> [GIVEN TEXT]
^^^^^^^^
The decision



IN THE UPPER TRIBUNAL
IMMIGRATION AND ASYLUM CHAMBER
Case No: UI-2025-003176

First-tier Tribunal Nos: PA/54911/2024
LP/12211/2024

THE IMMIGRATION ACTS

Decision & Reasons Issued:
On 12th November 2025

Before

UPPER TRIBUNAL JUDGE O’BRIEN

Between

AB
(ANONYMITY ORDER MADE)
Appellant
and

The Secretary of State for the Home Department
Respondent

Representation:
For the Appellant: Mr Hawkins of Counsel, Kreston Law Limited
For the Respondent: Ms McKenzie, Senior Home Office Presenting Officer

Heard at Field House on 18 September 2025

Order Regarding Anonymity

Pursuant to rule 14 of the Tribunal Procedure (Upper Tribunal) Rules 2008, the appellant is granted anonymity.

No-one shall publish or reveal any information, including the name or address of the appellant, likely to lead members of the public to identify the appellant. Failure to comply with this order could amount to a contempt of court.


DECISION AND REASONS
1. With permission the appellant seeks to challenge the decision of the First-tier Tribunal promulgated on 2 June 2025 dismissing his appeal against the respondent’s refusal of his protection and human rights claims.
2. The grounds, upon which permission was granted in respect of all, comprise seven separate challenges. First, the judge inappropriately described matters as inconsistent where there was in fact no inconsistency. Second, the judge was unclear as to what findings were made in respect of the appellant’s second arrest. Third, there is lack of clarity as to what elements of the appellant’s case were accepted and not accepted. Fourth, the judge had apparently not taken into account the appellant’s claim in his asylum interview of a claim of continued interest in him by the Turkish authorities. Fifth, there was a failure to make clear findings about the official documents relied upon, the Turkish arrest warrants and the court documents. Sixth, there was an inappropriate finding that arrest and detention did not necessarily amount to a well-founded fear of persecution and real risk of harm. Seventh, the judge suggesting that arrest and detention was not consistent with persecutions was an irrational conclusion.
3. I was very much helped today by the cooperative nature in which both representatives ran their cases, In short, Ms McKenzie conceded on behalf of the respondent that ground 6, the finding that arrest and detention did not necessarily amount to a fear of persecution and real risk of harm overlooked material evidence (in particular within the relevant CPIN) and could not stand. She also conceded that ground 3, the lack of clarity of which elements of the appellant’s account were accepted and which were rejected, was also made out and constituted a material error of law. I find that both of these concessions are well made and that grounds 1 and 6 identify material errors of law for the reasons given in the grounds.
^^^^^^^^
(Stored items)
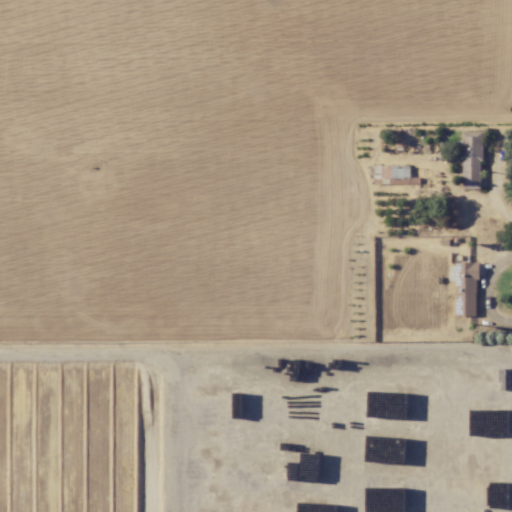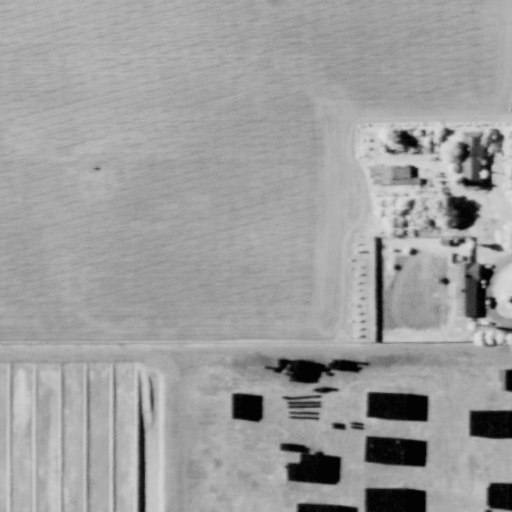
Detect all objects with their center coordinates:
building: (471, 159)
building: (465, 287)
road: (491, 292)
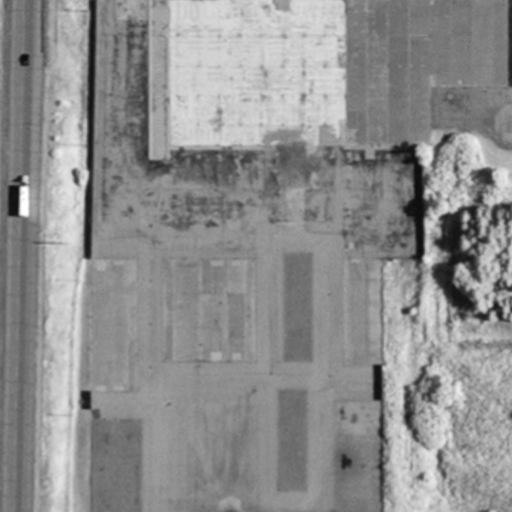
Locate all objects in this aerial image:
building: (309, 73)
road: (30, 256)
building: (296, 308)
building: (208, 311)
building: (362, 311)
building: (113, 326)
building: (290, 440)
building: (358, 455)
building: (114, 466)
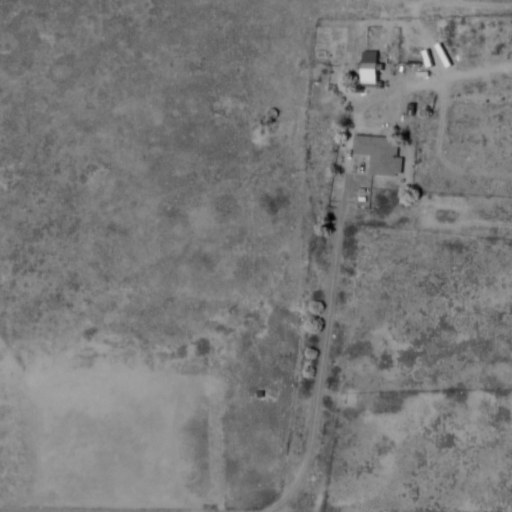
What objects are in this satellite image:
^^^^^^^^
> [WHAT THIS EXERCISE ASKS]
(a) Reproduce all of the stored items line for line, omitting the pictures from your answer.
(b) Carry on the Upper Tribunal decision on the appellant's protection appeal from the point at which it stops.
The text and the records have no connection to each other.

> [ANSWERS GIVEN]
(a)
Detect all objects with their center coordinates:
building: (471, 159)
building: (465, 287)
road: (491, 292)
Locate all objects in this aerial image:
building: (309, 73)
road: (30, 256)
building: (296, 308)
building: (208, 311)
building: (362, 311)
building: (113, 326)
building: (290, 440)
building: (358, 455)
building: (114, 466)
What objects are in this satellite image:

(b)
4. In turn, Mr Hawkins did not press too hard ground 1, which I had indicated as a preliminary view was not his best point. That ground, I find, is not made out. It was perfectly open for the judge to describe the matters he or she did as inconsistencies for the reasons given in the decision. Neither do I find that ground 2 independently identifies a material error of law; it is better regarded as a specific instance of the conceded ground 3.
5. Ground 5 regarding the judge’s treatment of documents similarly does not in itself disclose an independent error of law. There was a correct self-direction in Tanveer Ahmed and it is clear that the judge had considered all matters in the round and reached a perfectly permissible conclusion on the reliability of the documents in question. That conclusion would have been unimpeachable, had the judge’s wider fact-finding been sound.
6. There was some force in Ms McKenzie’s submission regarding the ground 4, that a failure to take into account the appellant’s claim in his asylum interview for there to be continued interest in him, cannot properly be considered an error of law when that assertion does not appear to have been repeated in his witness statement or the appeal skeleton argument.
7. As it is, however, given the lack of clarity as to which parts of the appellant’s case were accepted (ground 3) and the misdirection on what constitutes persecution (ground 6, essentially duplicated in ground 7), none of the judge’s findings or conclusions can stand.
8. The matter will need to be reheard with no findings preserved. The parties were not in agreement on disposal, the respondent suggesting that the matter could be retained in the Upper Tribunal whereas the appellant submitted that remittal was necessary.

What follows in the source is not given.